Photo credit Ben Phillips
Marlborough LitFest was pleased to welcome Kate Mosse CBE, the hugely successful author, playwright, European Woman of Achievement and founder of the Women’s Prize for Fiction and the Women’s Prize for Non-Fiction. Mosse spoke about her latest book The Map of Bones, the last in the Joubert Family Chronicles, and about her research and writing processes.
The Map of Bones is not published until October 10 but some copies had been made available for lucky fans to buy and have signed by the author.
Like most of Mosse’s books and perhaps the reason she is so popular, The Map of Bones is a historical adventure story. It contains, she says, “A high body count, horse chases, guns but is also a love letter to southern Africa.” There are always “people you have to kill. Readers are more traumatised than the author by the killing off of favourite characters.”
The book has dual time sections. The 1688 section follows the fortunes of Suzanne Joubert, a Huguenot refugee from war-torn France who goes to southern Africa to discover what happened to her notorious pirate cousin, Louise Reydon-Joubert. The 1862 section focuses on Isabelle Joubert’s attempts to find answers about what happened to her long-lost relations. The Epilogue is set in London 1872, 10 years later. And here it becomes metafiction as Mosse brings in real characters from her non-fiction writing.
The Joubert Family Chronicles overall investigate faith and war and the consequences of each. Mosse is also concerned about the absence of women and their stories in history and wants to redress this.
Mosse carries out extensive research for all her novels which is “the bedrock” of her writing. “I don’t need to prove to you I’ve done my research but I need to write well enough for you to know I have done research.
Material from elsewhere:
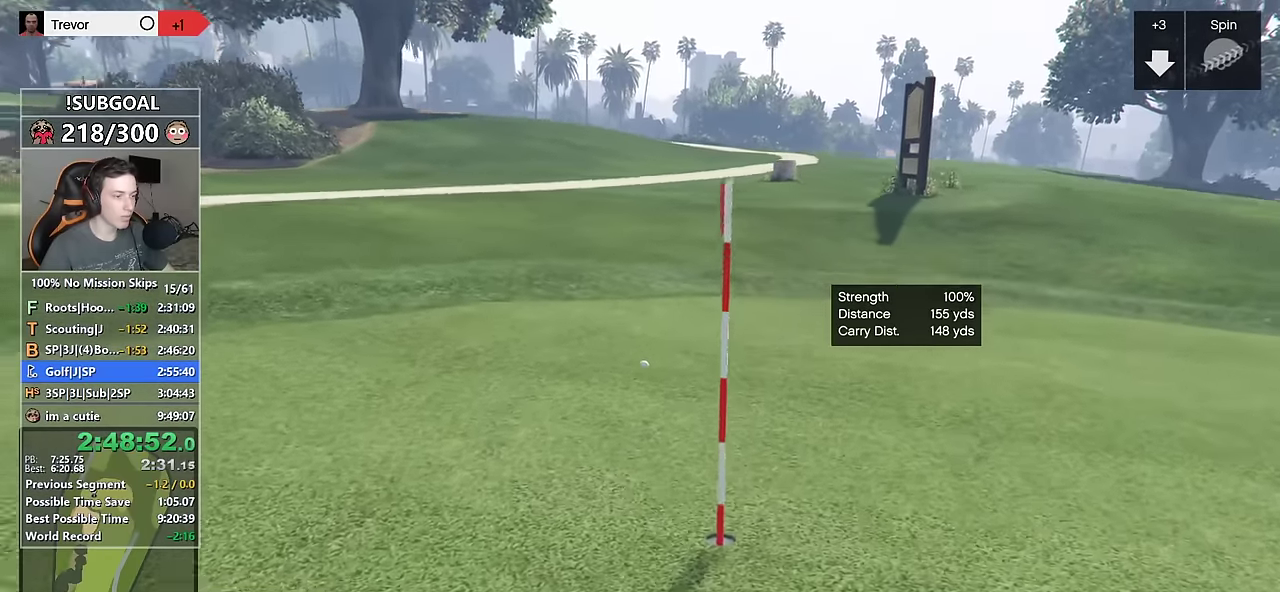
{"keys": ["a", "s"], "mouse": [], "events": [[50, "mouse_left", "up"], [100, "mouse_left", "down"], [234, "mouse_left", "up"]]}
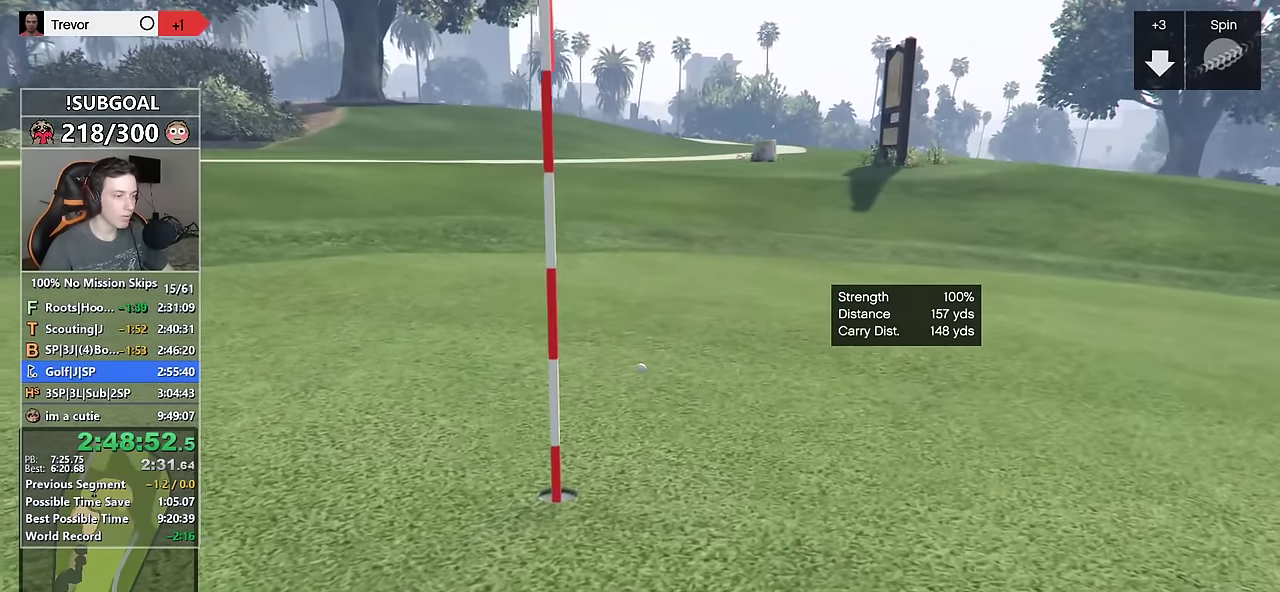
{"keys": [], "mouse": [], "events": [[200, "s", "up"], [250, "a", "up"], [250, "mouse_mb5", "down"], [300, "mouse_mb5", "up"], [384, "mouse_mb5", "down"], [484, "mouse_mb5", "up"]]}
Every piece of research must earn its place in the book, most doesn’t make it.”
“Landscape and place is the biggest character in my books,” explained Mosse. “Every novel I’ve ever written comes from place, what I call the ‘whispering in the landscape.’”
Mosse writes on a computer as she can type faster than she can talk and is accurate. However, a tip for budding authors is to frequently change the type font for editing as this prevents word blindness. She usually works for 4 hours a day starting at 4.30 am. However, the “real work of writing a book is in the editing.”
Finishing The Map of Bones was, commented Mosse, “the end of an era. I have followed one family from 1562 to 1862 and living and dreaming those scenes since 2012. It was emotional.”
However, Mosse has plenty of plans for the future. Next year is the 20th anniversary of the publication of Labyrinth, the book that made her an international best seller. She has written a one-woman show inspired by Labyrinth which will tour the UK and celebrate the 20 years she has been writing historical fiction.
After that she is embarking on a new series of novels which are based on crime cold cases, unsolved murders all set in Sussex in the twentieth century. The first is set in 1948, which explained Mosse, “is when the great betrayal of women took place. Women who had done heroic things in the war were sent ‘back to the kitchen’. So there is much for fans to look forward to.